$23.34B class action settlement recognizes funding decisions subject to Charter scrutiny: lawyer

Agreement approved for First Nations Child and Family Services and Jordan's Principle class action

$23.34B class action settlement recognizes funding decisions subject to Charter scrutiny: lawyer
David Sterns, Sotos LLP

The Federal Court of Canada’s approval of the $23.34-billion First Nations child and family services settlement agreement illustrates that if the government decides to fund public services in a manner that creates substantive inequality, then the courts and human rights tribunal will provide a remedy, says David Sterns, a lawyer at Sotos LLP who represented the plaintiffs.

The agreement compensates Indigenous children and families for the discriminatory underfunding of the First Nations Child foster care system and other family services. The settlement is the largest in Canadian history. It follows a Canadian Human Rights Tribunal ruling in 2019, which ordered the federal government to pay $40,000 to each affected child and family member – the maximum penalty for discrimination.

“It's a historic day for First Nations children and their families,” says Sterns. “It's been a long, drawn-out proceeding. We're now starting the final chapter, which is getting much-needed compensation into the hands of the youth and the families who suffered under a discriminatory system… There's a lot of work ahead.”

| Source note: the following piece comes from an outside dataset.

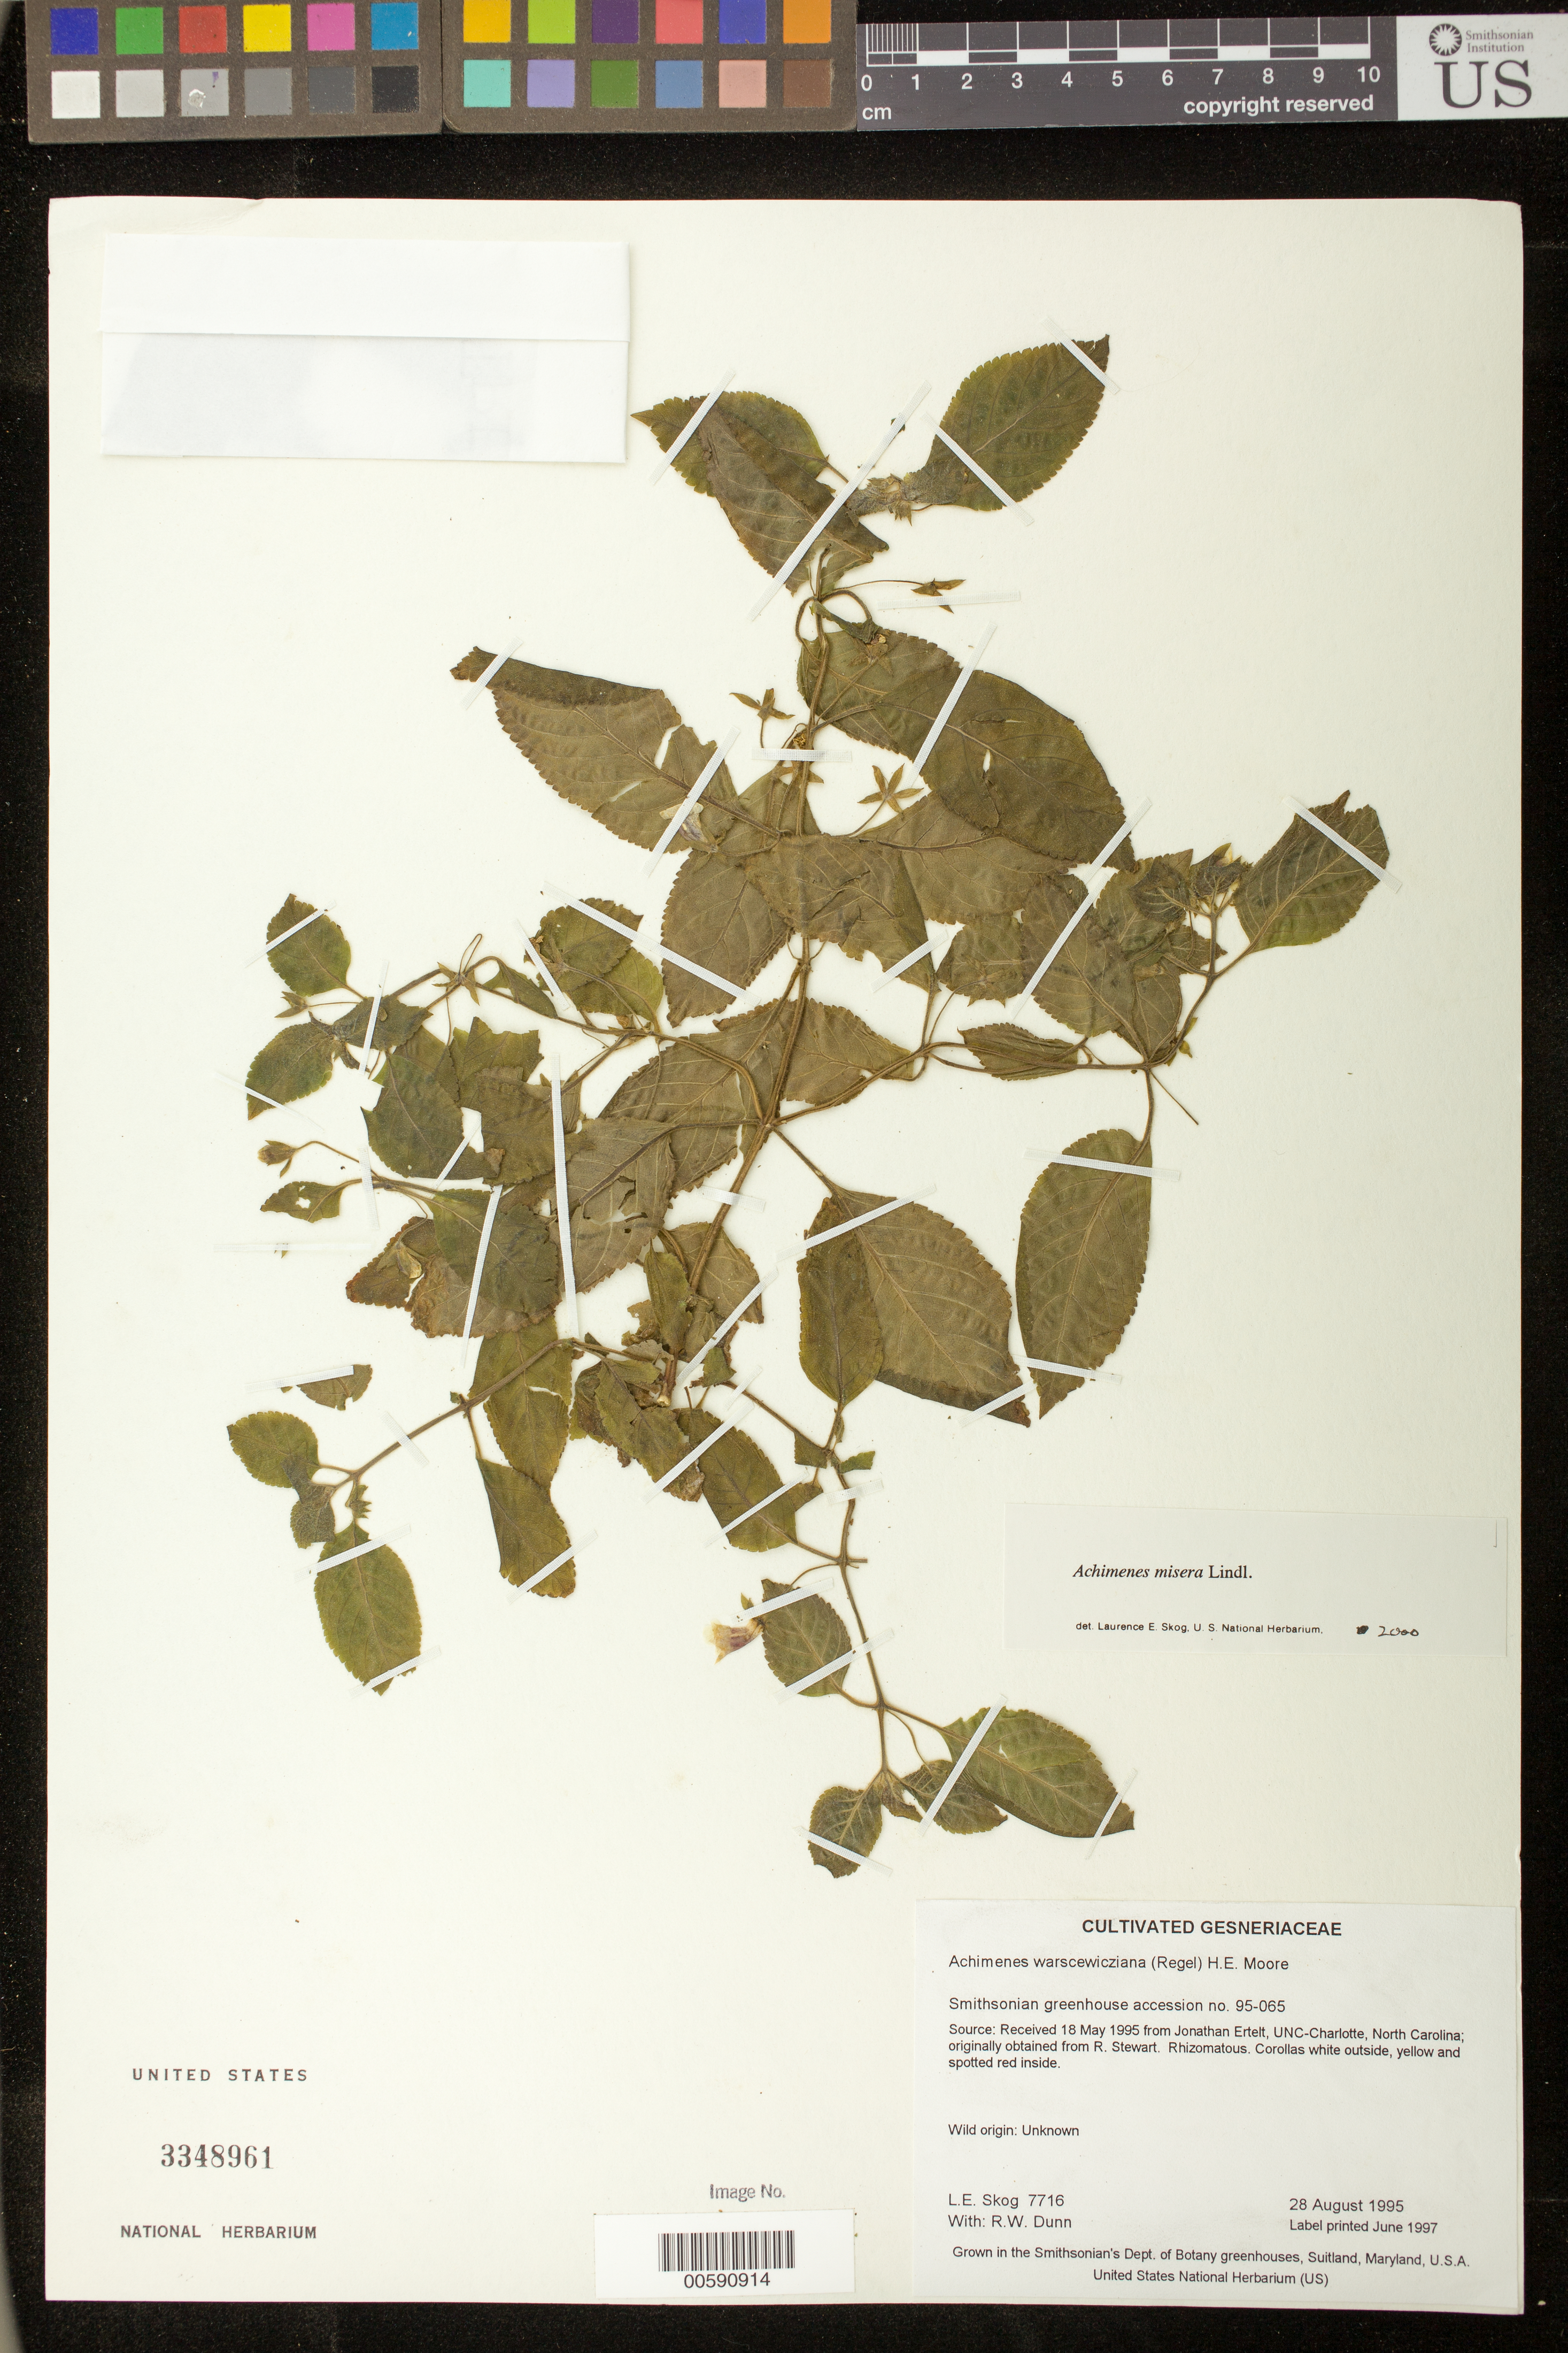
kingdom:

He says the next stage is an essential part of the class-action process. Sterns and his colleagues must devise a method of distributing $23.34 billion to 300,000 people. He says the method must be culturally appropriate, non-invasive, trauma-informed, and include sufficient safeguards so the money flows to the right people. They are working with the administrator, Deloitte, a team of navigators, and other experts on the distribution process.

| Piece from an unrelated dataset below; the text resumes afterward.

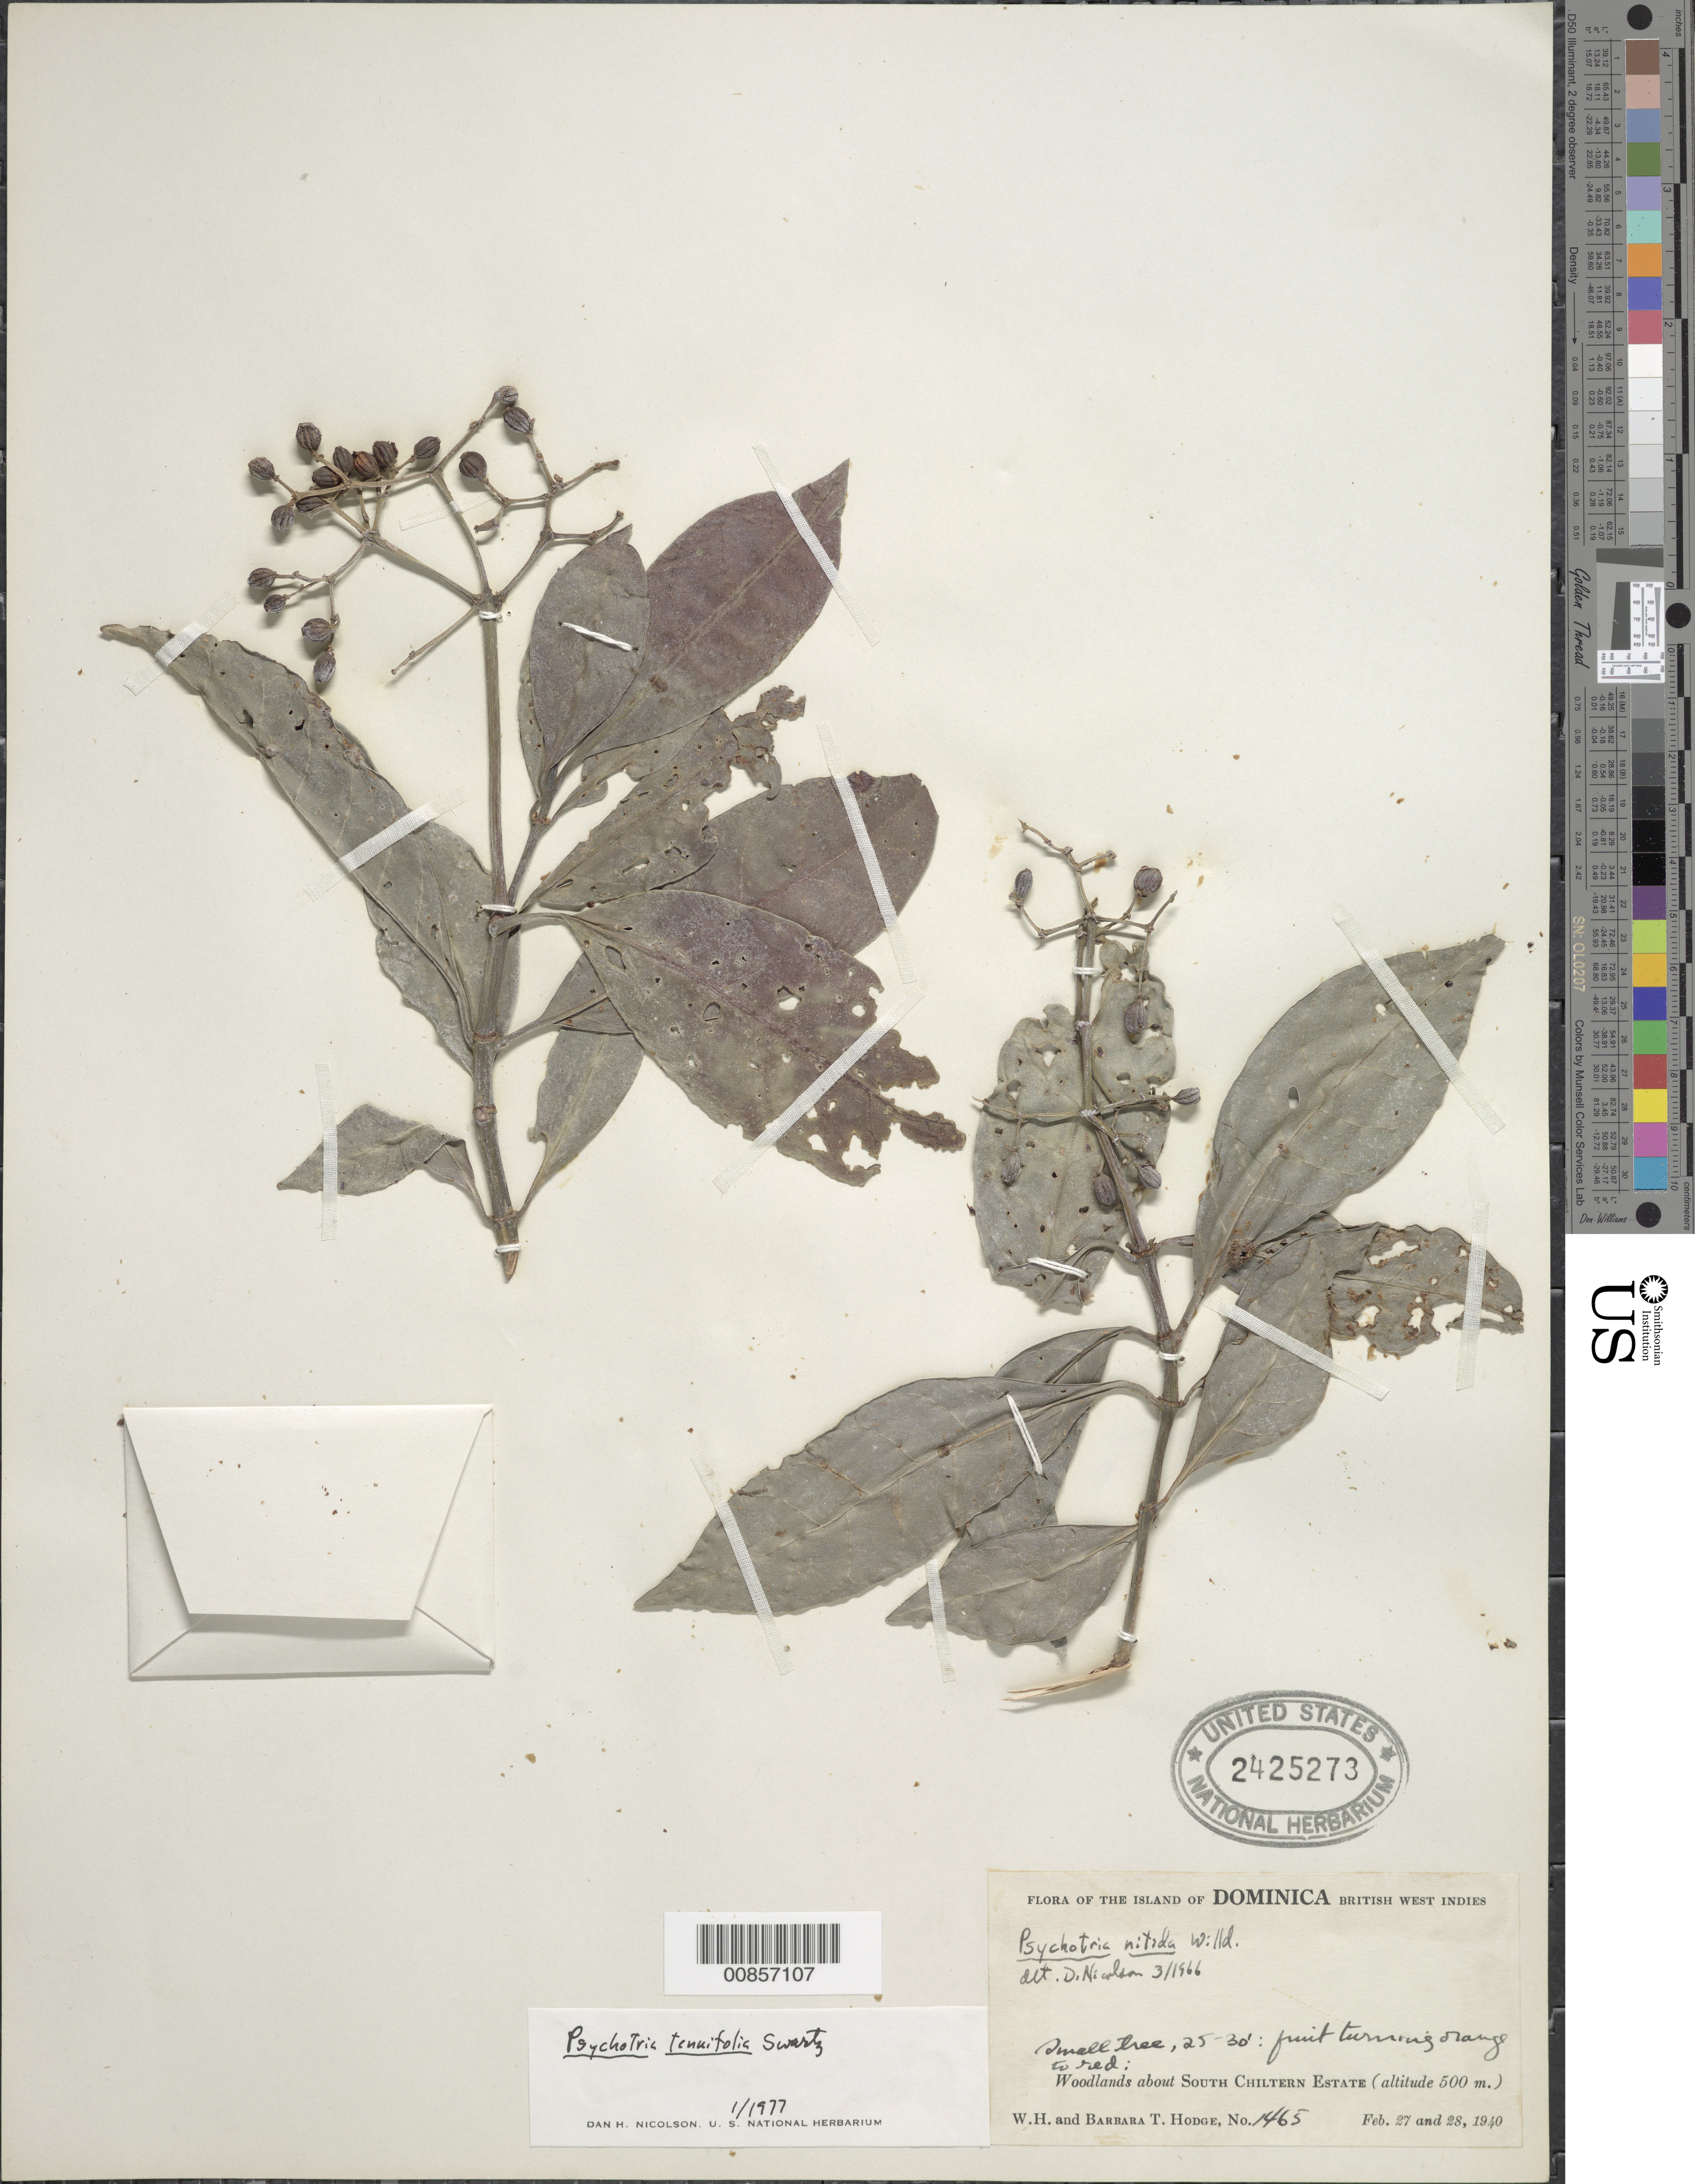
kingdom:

“The work doesn't end when you have a settlement approved. Actually, sometimes the hard work begins.”

Along with Sotos, the law firms Kugler Kandestin and Miller Titerle + Co were also on the case. They are also working with Nahwegahbow Corbiere, Fasken, and in-house counsel at the Assembly of First Nations, including Stuart Wuttke. 

The case began in 2007 when the First Nations Child and Family Caring Society of Canada and the Assembly of First Nations brought an application to the Canadian Human Rights Tribunal. The applicants argued that the Aboriginal Affairs and Northern Development Canada’s First Nations Child and Family Services Program discriminated against Indigenous children and families based on race and/or national or ethnic origin by insufficiently funding those services on reserve and in the Yukon.

“The way that they were discriminating was that they were prioritizing the removal of children whenever there were problems within the household of those families living on reserve,” says Sterns.

Instead of directing funding toward helping families stop the neglect that was found, he says, the First Nations Child and Family Services Program frequently removed children, placed them in foster care, and the foster family received the funding to provide services to the child.

“That set up a perverse incentive for the welfare agencies to remove the child because that was the only real tool in their toolkit. There was no money for prevention and for supports.”

Sterns says this dynamic led to an epidemic of Indigenous children being moved off reserve to the extent that it impacted almost every family. “It has contributed to the depopulation of reserves. It's contributed to the loss of culture. It's contributed to the breakdowns of families,” he says.

The tribunal ruled in the applicants’ favour in 2016, and a funding decision in 2019 awarded the maximum available under the Human Rights Act. The decision only covered class members affected in 2006 and after, so a second class action was launched to cover those impacted as far back as 1991.

In the second class action, the plaintiffs sought compensation on the same $40,000 basis and argued for enhanced payments for those who had suffered more significant harms, says Sterns.

“This is an important case of Charter rights and remedies.” He says it recognizes that funding decisions, which have traditionally been viewed as within the exclusive prerogative of Parliament, are subject to human rights or Charter scrutiny. Sterns adds that the case has also led to behaviour modification because the system is being “dramatically reformed.”

“It’s going to result in food on the table and shelter over the heads of a lot of people who are living in extreme poverty.

“That’s what this system has created,” he says. “That is why there are so many homeless First Nations children. To a large degree, it's the result of a child welfare system that tore them away from their families.”